The United Nations has condemned the attack on the al-Raqw market in northern Yemen, the third on the same location in just over a month
An attack on the al-Raqw market in northern Yemen has killed 17 civilians, including 12 Ethiopians, the United Nations said on Thursday, according to the Middle East Eye.
The attack is the third to take place in the same location in just over a month. A Houthi spokesperson condemned the attack as “a heinous crime”, accusing Saudi Arabia of carrying out the airstrikes.
Saudi Arabia has not commented on the incident or the accusations.

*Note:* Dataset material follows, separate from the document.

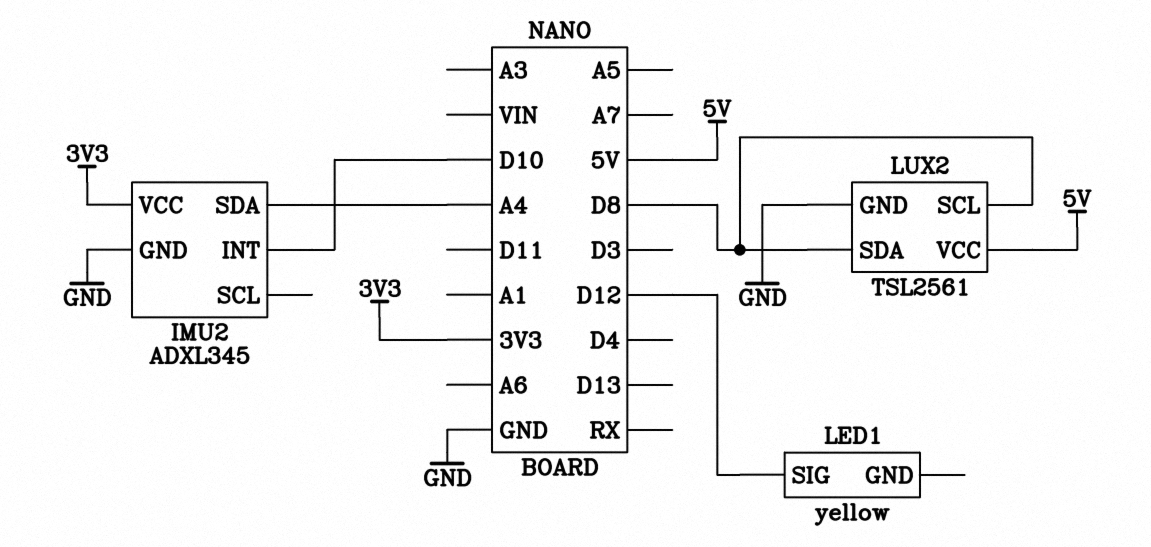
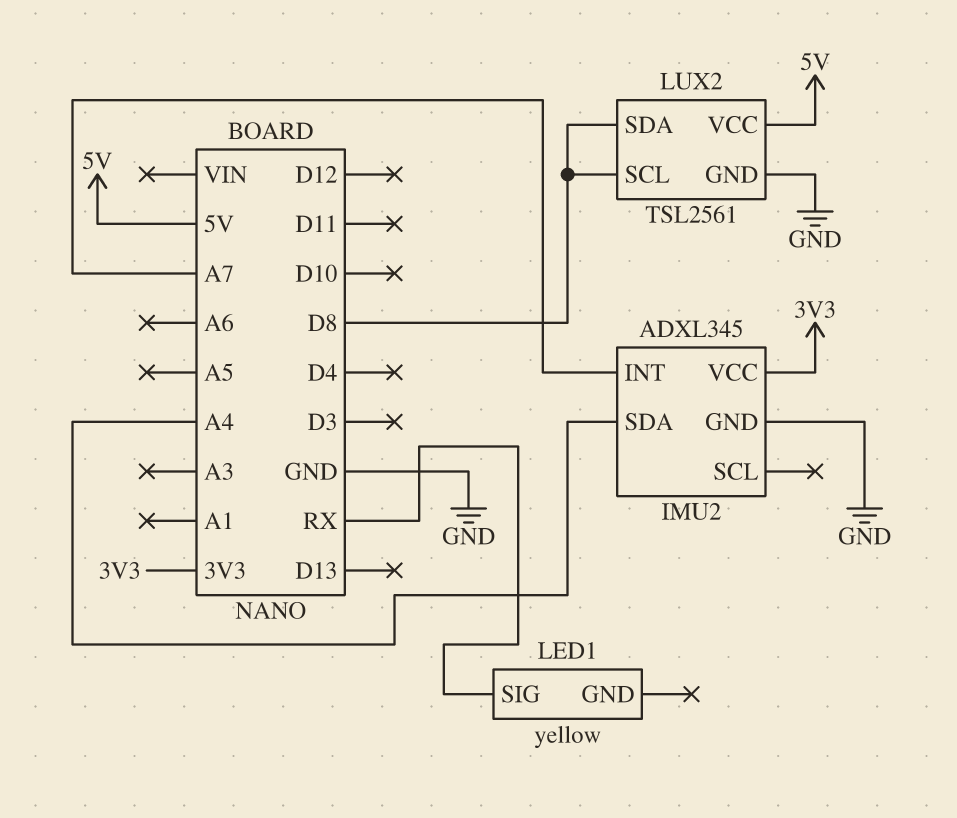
IMU2 pin INT: D10 -> A7
LED1 pin SIG: D12 -> RX

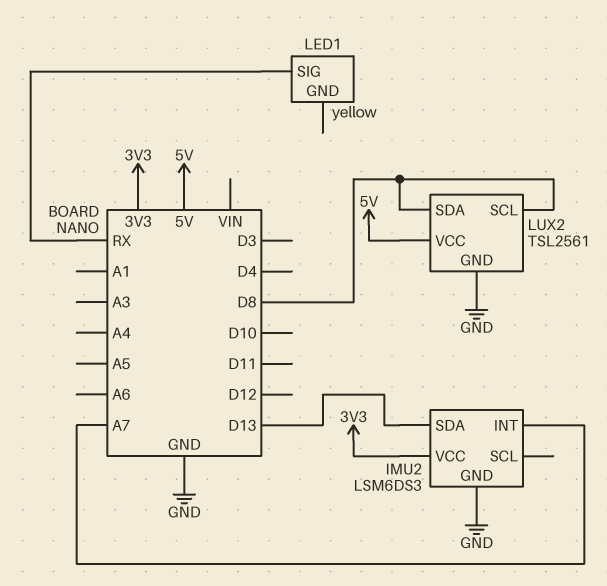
IMU2: ADXL345 -> LSM6DS3
IMU2 pin SDA: A4 -> D13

On 22 November, another attack on the same market killed 10 civilians, including Ethiopian nationals, and a second attack claimed the lives of another 10 civilians just days later.
“The attacks on al-Raqw market raise deeply troubling questions about the commitment of the parties to the conflict to uphold international humanitarian law,” Lise Grande, the UN’s humanitarian coordinator for Yemen, said Wednesday.
“Every attack of this kind is a gross violation,” she said in a statement. The al-Raqw market is located in the Saada governorate, held by Iran-aligned Houthi rebels.
The attacks come despite relative calm in Yemen, where large-scale combat between government troops — backed by a Saudi-led military coalition — and the Houthis has subsided.
Houthi spokesperson Mohamed Abdelsalam accused Saudi Arabia of being behind the airstrikes.
Translation: “Adding to its criminal record, the worst in the world, the Saudi regime has committed a heinous crime targeting innocents in al-Raqw market in the border municipality of Manbah. The attack shows that the powers of aggression continue their bloody attacks, overlooking the serious consequences.”
The UN says 89 civilians have either been killed or wounded in the attacks on the market.
Tens of thousands of people, mostly civilians, have been killed and millions displaced since March 2015, when the Saudi-led coalition intervened in the Yemen conflict to back the government against the Houthi insurgents.
The UN considers the war in Yemen the world’s worst humanitarian crisis.